--- Data ---
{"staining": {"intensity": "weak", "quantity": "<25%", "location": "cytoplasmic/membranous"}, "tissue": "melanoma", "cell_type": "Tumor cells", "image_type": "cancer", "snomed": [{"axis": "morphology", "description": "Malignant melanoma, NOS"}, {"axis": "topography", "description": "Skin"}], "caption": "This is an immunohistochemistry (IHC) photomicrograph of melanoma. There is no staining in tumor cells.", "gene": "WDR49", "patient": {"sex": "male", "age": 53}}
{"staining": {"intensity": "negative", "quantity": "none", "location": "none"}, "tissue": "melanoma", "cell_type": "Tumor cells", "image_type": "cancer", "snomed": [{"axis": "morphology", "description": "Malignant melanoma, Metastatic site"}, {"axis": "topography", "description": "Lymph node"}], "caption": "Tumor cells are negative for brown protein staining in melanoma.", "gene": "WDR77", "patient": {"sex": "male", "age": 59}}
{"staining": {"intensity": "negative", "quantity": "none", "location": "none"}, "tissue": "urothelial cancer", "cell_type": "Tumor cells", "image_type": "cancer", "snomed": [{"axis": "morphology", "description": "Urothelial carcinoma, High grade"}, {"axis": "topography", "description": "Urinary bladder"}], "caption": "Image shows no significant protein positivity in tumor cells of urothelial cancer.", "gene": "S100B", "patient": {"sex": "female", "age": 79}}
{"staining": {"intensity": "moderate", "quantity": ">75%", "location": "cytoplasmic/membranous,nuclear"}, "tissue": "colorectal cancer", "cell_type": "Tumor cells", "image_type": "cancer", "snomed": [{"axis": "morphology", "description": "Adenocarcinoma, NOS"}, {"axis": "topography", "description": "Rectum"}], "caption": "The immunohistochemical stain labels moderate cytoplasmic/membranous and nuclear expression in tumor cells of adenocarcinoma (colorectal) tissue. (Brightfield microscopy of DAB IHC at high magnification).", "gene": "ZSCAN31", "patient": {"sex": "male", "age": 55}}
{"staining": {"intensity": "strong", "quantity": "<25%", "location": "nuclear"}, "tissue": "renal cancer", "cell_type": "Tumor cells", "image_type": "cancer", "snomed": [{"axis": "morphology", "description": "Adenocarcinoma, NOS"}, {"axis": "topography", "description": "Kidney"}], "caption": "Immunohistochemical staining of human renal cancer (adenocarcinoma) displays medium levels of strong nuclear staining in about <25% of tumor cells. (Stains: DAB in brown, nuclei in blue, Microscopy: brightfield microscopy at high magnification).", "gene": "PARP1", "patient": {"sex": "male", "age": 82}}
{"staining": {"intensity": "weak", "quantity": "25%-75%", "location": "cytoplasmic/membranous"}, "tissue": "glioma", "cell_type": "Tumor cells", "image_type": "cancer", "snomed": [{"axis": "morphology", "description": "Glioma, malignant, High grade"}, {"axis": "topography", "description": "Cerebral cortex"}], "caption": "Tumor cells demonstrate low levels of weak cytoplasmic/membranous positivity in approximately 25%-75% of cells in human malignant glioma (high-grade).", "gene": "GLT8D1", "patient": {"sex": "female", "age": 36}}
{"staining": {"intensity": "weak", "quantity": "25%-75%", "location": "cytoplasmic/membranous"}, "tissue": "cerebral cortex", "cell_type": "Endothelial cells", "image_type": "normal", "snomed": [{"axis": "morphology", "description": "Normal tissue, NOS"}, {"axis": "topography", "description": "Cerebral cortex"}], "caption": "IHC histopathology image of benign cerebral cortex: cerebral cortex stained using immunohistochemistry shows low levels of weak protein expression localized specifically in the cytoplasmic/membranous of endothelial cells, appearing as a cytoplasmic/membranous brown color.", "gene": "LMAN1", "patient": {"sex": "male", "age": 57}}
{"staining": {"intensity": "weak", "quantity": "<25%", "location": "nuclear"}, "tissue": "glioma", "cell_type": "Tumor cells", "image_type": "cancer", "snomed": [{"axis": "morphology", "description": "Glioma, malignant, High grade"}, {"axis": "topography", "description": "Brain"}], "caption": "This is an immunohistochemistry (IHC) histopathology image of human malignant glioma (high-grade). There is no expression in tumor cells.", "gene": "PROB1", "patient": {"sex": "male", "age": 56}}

--- Work to be completed ---
All of the entries above, written out exactly, make up the reply.

--- Problem solution ---
{"staining": {"intensity": "weak", "quantity": "<25%", "location": "cytoplasmic/membranous"}, "tissue": "melanoma", "cell_type": "Tumor cells", "image_type": "cancer", "snomed": [{"axis": "morphology", "description": "Malignant melanoma, NOS"}, {"axis": "topography", "description": "Skin"}], "caption": "This is an immunohistochemistry (IHC) photomicrograph of melanoma. There is no staining in tumor cells.", "gene": "WDR49", "patient": {"sex": "male", "age": 53}}
{"staining": {"intensity": "negative", "quantity": "none", "location": "none"}, "tissue": "melanoma", "cell_type": "Tumor cells", "image_type": "cancer", "snomed": [{"axis": "morphology", "description": "Malignant melanoma, Metastatic site"}, {"axis": "topography", "description": "Lymph node"}], "caption": "Tumor cells are negative for brown protein staining in melanoma.", "gene": "WDR77", "patient": {"sex": "male", "age": 59}}
{"staining": {"intensity": "negative", "quantity": "none", "location": "none"}, "tissue": "urothelial cancer", "cell_type": "Tumor cells", "image_type": "cancer", "snomed": [{"axis": "morphology", "description": "Urothelial carcinoma, High grade"}, {"axis": "topography", "description": "Urinary bladder"}], "caption": "Image shows no significant protein positivity in tumor cells of urothelial cancer.", "gene": "S100B", "patient": {"sex": "female", "age": 79}}
{"staining": {"intensity": "moderate", "quantity": ">75%", "location": "cytoplasmic/membranous,nuclear"}, "tissue": "colorectal cancer", "cell_type": "Tumor cells", "image_type": "cancer", "snomed": [{"axis": "morphology", "description": "Adenocarcinoma, NOS"}, {"axis": "topography", "description": "Rectum"}], "caption": "The immunohistochemical stain labels moderate cytoplasmic/membranous and nuclear expression in tumor cells of adenocarcinoma (colorectal) tissue. (Brightfield microscopy of DAB IHC at high magnification).", "gene": "ZSCAN31", "patient": {"sex": "male", "age": 55}}
{"staining": {"intensity": "strong", "quantity": "<25%", "location": "nuclear"}, "tissue": "renal cancer", "cell_type": "Tumor cells", "image_type": "cancer", "snomed": [{"axis": "morphology", "description": "Adenocarcinoma, NOS"}, {"axis": "topography", "description": "Kidney"}], "caption": "Immunohistochemical staining of human renal cancer (adenocarcinoma) displays medium levels of strong nuclear staining in about <25% of tumor cells. (Stains: DAB in brown, nuclei in blue, Microscopy: brightfield microscopy at high magnification).", "gene": "PARP1", "patient": {"sex": "male", "age": 82}}
{"staining": {"intensity": "weak", "quantity": "25%-75%", "location": "cytoplasmic/membranous"}, "tissue": "glioma", "cell_type": "Tumor cells", "image_type": "cancer", "snomed": [{"axis": "morphology", "description": "Glioma, malignant, High grade"}, {"axis": "topography", "description": "Cerebral cortex"}], "caption": "Tumor cells demonstrate low levels of weak cytoplasmic/membranous positivity in approximately 25%-75% of cells in human malignant glioma (high-grade).", "gene": "GLT8D1", "patient": {"sex": "female", "age": 36}}
{"staining": {"intensity": "weak", "quantity": "25%-75%", "location": "cytoplasmic/membranous"}, "tissue": "cerebral cortex", "cell_type": "Endothelial cells", "image_type": "normal", "snomed": [{"axis": "morphology", "description": "Normal tissue, NOS"}, {"axis": "topography", "description": "Cerebral cortex"}], "caption": "IHC histopathology image of benign cerebral cortex: cerebral cortex stained using immunohistochemistry shows low levels of weak protein expression localized specifically in the cytoplasmic/membranous of endothelial cells, appearing as a cytoplasmic/membranous brown color.", "gene": "LMAN1", "patient": {"sex": "male", "age": 57}}
{"staining": {"intensity": "weak", "quantity": "<25%", "location": "nuclear"}, "tissue": "glioma", "cell_type": "Tumor cells", "image_type": "cancer", "snomed": [{"axis": "morphology", "description": "Glioma, malignant, High grade"}, {"axis": "topography", "description": "Brain"}], "caption": "This is an immunohistochemistry (IHC) histopathology image of human malignant glioma (high-grade). There is no expression in tumor cells.", "gene": "PROB1", "patient": {"sex": "male", "age": 56}}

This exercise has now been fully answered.